EXTRACTED DATA
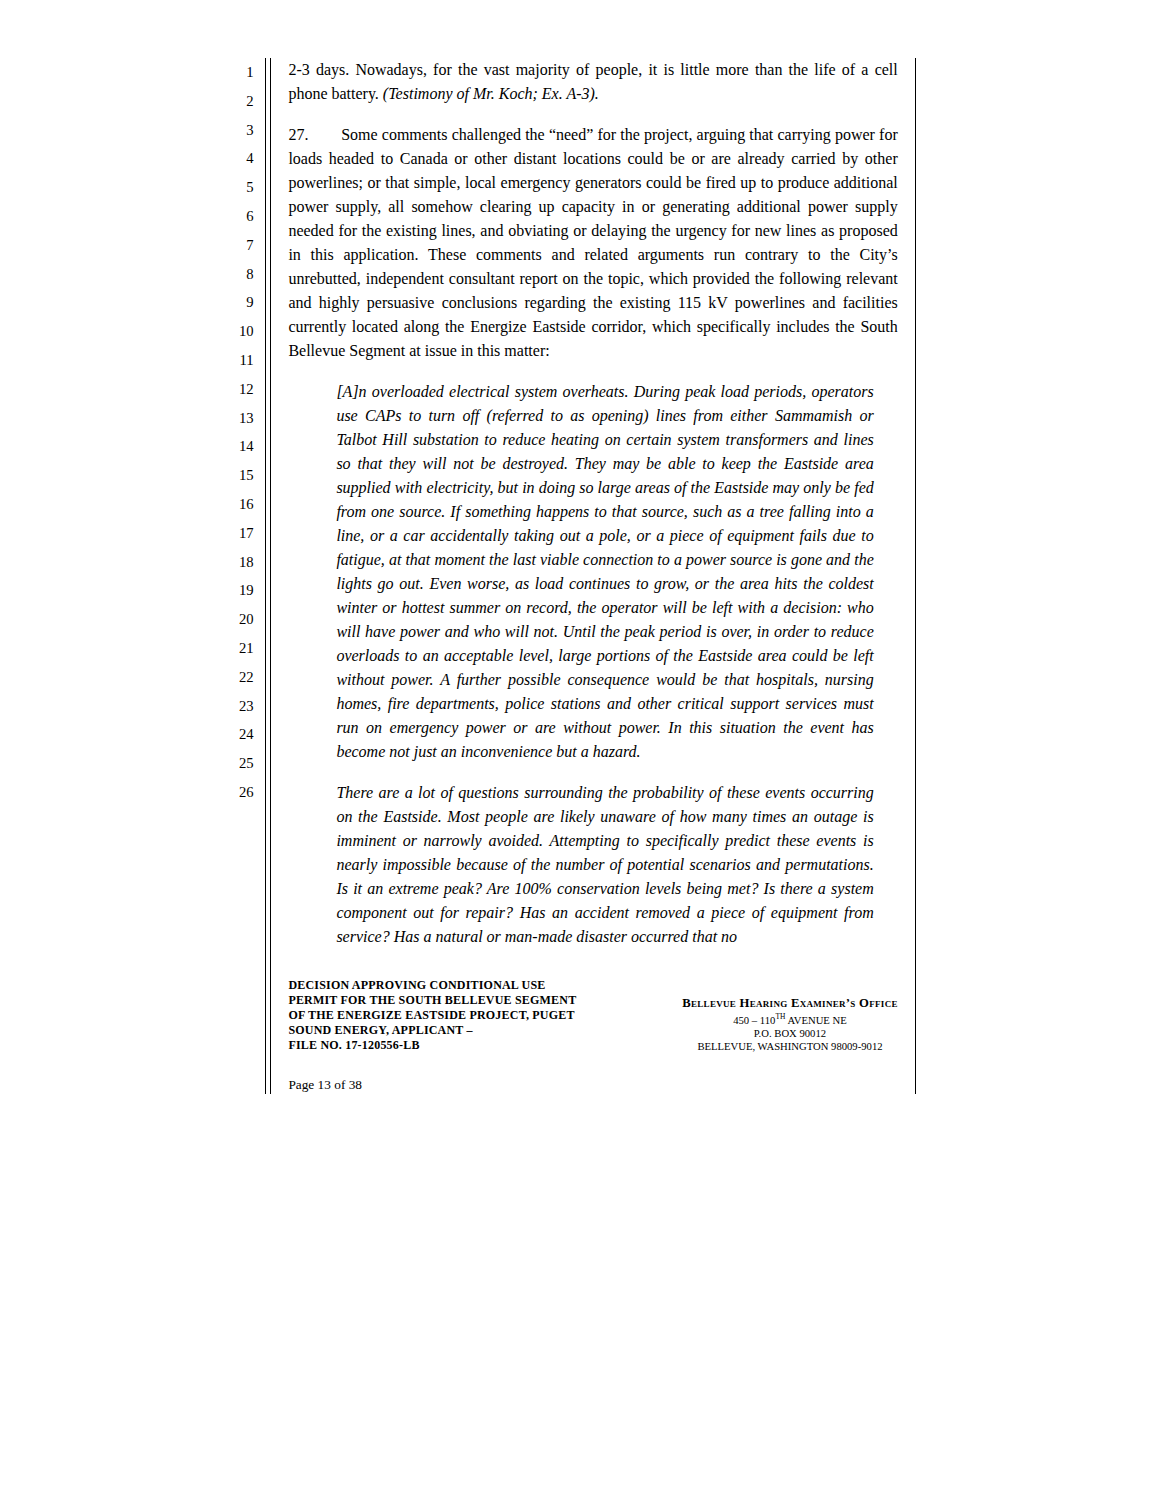1
2
3
4
5
6
7
8
9
10
11
12
13
14
15
16
17
18
19
20
21
22
23
24
25
26
2-3 days. Nowadays, for the vast majority of people, it is little more than the life of a cell phone battery. (Testimony of Mr. Koch; Ex. A-3).
27. Some comments challenged the “need” for the project, arguing that carrying power for loads headed to Canada or other distant locations could be or are already carried by other powerlines; or that simple, local emergency generators could be fired up to produce additional power supply, all somehow clearing up capacity in or generating additional power supply needed for the existing lines, and obviating or delaying the urgency for new lines as proposed in this application. These comments and related arguments run contrary to the City’s unrebutted, independent consultant report on the topic, which provided the following relevant and highly persuasive conclusions regarding the existing 115 kV powerlines and facilities currently located along the Energize Eastside corridor, which specifically includes the South Bellevue Segment at issue in this matter:
[A]n overloaded electrical system overheats. During peak load periods, operators use CAPs to turn off (referred to as opening) lines from either Sammamish or Talbot Hill substation to reduce heating on certain system transformers and lines so that they will not be destroyed. They may be able to keep the Eastside area supplied with electricity, but in doing so large areas of the Eastside may only be fed from one source. If something happens to that source, such as a tree falling into a line, or a car accidentally taking out a pole, or a piece of equipment fails due to fatigue, at that moment the last viable connection to a power source is gone and the lights go out. Even worse, as load continues to grow, or the area hits the coldest winter or hottest summer on record, the operator will be left with a decision: who will have power and who will not. Until the peak period is over, in order to reduce overloads to an acceptable level, large portions of the Eastside area could be left without power. A further possible consequence would be that hospitals, nursing homes, fire departments, police stations and other critical support services must run on emergency power or are without power. In this situation the event has become not just an inconvenience but a hazard.
There are a lot of questions surrounding the probability of these events occurring on the Eastside. Most people are likely unaware of how many times an outage is imminent or narrowly avoided. Attempting to specifically predict these events is nearly impossible because of the number of potential scenarios and permutations. Is it an extreme peak? Are 100% conservation levels being met? Is there a system component out for repair? Has an accident removed a piece of equipment from service? Has a natural or man-made disaster occurred that no
DECISION APPROVING CONDITIONAL USE
PERMIT FOR THE SOUTH BELLEVUE SEGMENT
OF THE ENERGIZE EASTSIDE PROJECT, PUGET
SOUND ENERGY, APPLICANT –
FILE NO. 17-120556-LB
Bellevue Hearing Examiner’s Office
450 – 110TH AVENUE NE
P.O. BOX 90012
BELLEVUE, WASHINGTON 98009-9012
Page 13 of 38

TASK DESCRIPTION
The line with "FILE NO. 17-120556-LB" and all the lines after it in the records above are to be output exactly, with nothing added.

SOLUTION FOR THIS EXERCISE
FILE NO. 17-120556-LB
Bellevue Hearing Examiner’s Office
450 – 110TH AVENUE NE
P.O. BOX 90012
BELLEVUE, WASHINGTON 98009-9012
Page 13 of 38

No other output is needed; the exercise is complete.